• WHAT IS NEEDED: Although the entries contain pictures, the copy should hold only their exact text.

※

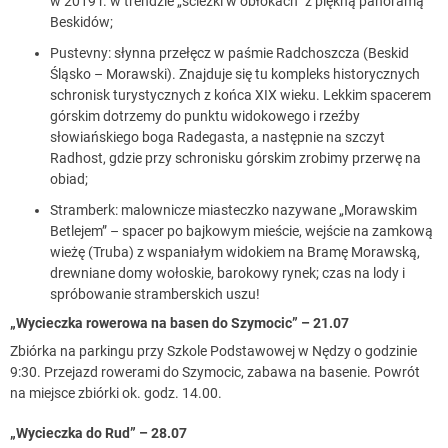
w 2019 r. w trendzie „ścieżki w obłokach” z piękną panoramą
Beskidów;
Pustevny: słynna przełęcz w paśmie Radchoszcza (Beskid
Śląsko – Morawski). Znajduje się tu kompleks historycznych
schronisk turystycznych z końca XIX wieku. Lekkim spacerem
górskim dotrzemy do punktu widokowego i rzeźby
słowiańskiego boga Radegasta, a następnie na szczyt
Radhost, gdzie przy schronisku górskim zrobimy przerwę na
obiad;
Stramberk: malownicze miasteczko nazywane „Morawskim
Betlejem” – spacer po bajkowym mieście, wejście na zamkową
wieżę (Truba) z wspaniałym widokiem na Bramę Morawską,
drewniane domy wołoskie, barokowy rynek; czas na lody i
spróbowanie stramberskich uszu!
„Wycieczka rowerowa na basen do Szymocic” – 21.07
Zbiórka na parkingu przy Szkole Podstawowej w Nędzy o godzinie
9:30. Przejazd rowerami do Szymocic, zabawa na basenie. Powrót
na miejsce zbiórki ok. godz. 14.00.
„Wycieczka do Rud” – 28.07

※

• REPLY TO THE TASK:
w 2019 r. w trendzie „ścieżki w obłokach” z piękną panoramą
Beskidów;
Pustevny: słynna przełęcz w paśmie Radchoszcza (Beskid
Śląsko – Morawski). Znajduje się tu kompleks historycznych
schronisk turystycznych z końca XIX wieku. Lekkim spacerem
górskim dotrzemy do punktu widokowego i rzeźby
słowiańskiego boga Radegasta, a następnie na szczyt
Radhost, gdzie przy schronisku górskim zrobimy przerwę na
obiad;
Stramberk: malownicze miasteczko nazywane „Morawskim
Betlejem” – spacer po bajkowym mieście, wejście na zamkową
wieżę (Truba) z wspaniałym widokiem na Bramę Morawską,
drewniane domy wołoskie, barokowy rynek; czas na lody i
spróbowanie stramberskich uszu!
„Wycieczka rowerowa na basen do Szymocic” – 21.07
Zbiórka na parkingu przy Szkole Podstawowej w Nędzy o godzinie
9:30. Przejazd rowerami do Szymocic, zabawa na basenie. Powrót
na miejsce zbiórki ok. godz. 14.00.
„Wycieczka do Rud” – 28.07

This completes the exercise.